**DOCUMENT PASSAGE**
□ □ □ □ □ □ □
If your dogs are anything like ours, they probably know that the smell of sunblock equals a trip to the beach! What they don’t know, however, is that drinking that salty surf can be hazardous to their health. Even small amounts of seawater can cause a condition called hypernatremia, also known as saltwater toxicity. Clinical signs of mild hypernatremia are often limited to vomiting and diarrhea. However if your pet ingests larger amounts of seawater, these signs can progress to lethargy, inappetance, stumbling, kidney damage, seizures, neurological damage, and even death. Hypernatremia can only be reversed with aggressive IV fluid therapy. If you suspect your dog may have ingested saltwater, call your veterinarian immediately.
□ □ □ □ □ □ □
**DATA PROVIDED**
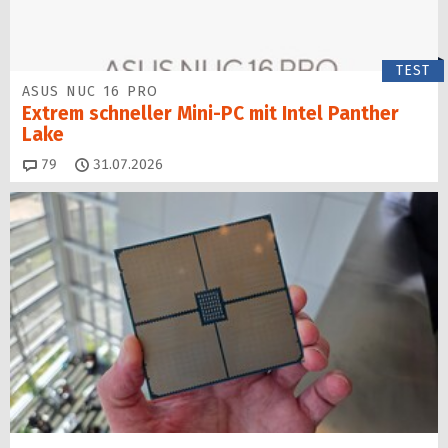
TEST
ASUS NUC 16 PRO
Extrem schneller Mini-PC mit Intel Panther
Lake
Kommentare
79
31.07.2026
□ □ □ □ □ □ □
**WHAT YOU ARE ASKED TO DO**
Please carry on the passage about dogs drinking seawater, starting after its final sentence. The items come from a separate source unrelated to this passage.

**RESULT FOR THIS EXERCISE**
Since dogs overheat far more quickly than their human companions, they feel the need to re-hydrate much sooner than we do. This leads them to attempt to quench their thirst by drinking from the ocean. The saltwater only increases the sensation of thirst, which compels them to drink even more. If you plan on taking your dog to the beach, be certain to offer fresh, cold water every 15 minutes. Pick a beach with shady spots, or bring a beach umbrella and encourage frequent breaks from the heat. Dogs who are overweight are more prone to heat exhaustion, as are the brachycephalic, a.k.a. “smushy-faced breeds. English Bulldogs, Pugs, French Bulldogs, Boxers, and Boston Terriers are just a few of the breeds that fall into this category. These pups also tend to be deep-chested, a trait that makes them top-heavy in the water. Sadly, these breeds are the most common victims of drowning, as they are notoriously bad swimmers. If your smush-faced buddy enjoys the water anyway, by all means include him in your beach plans. Just mind his sun exposure, and watch him vigilantly if he decides to go for a swim. A doggie life-jacket is a wise precaution as well.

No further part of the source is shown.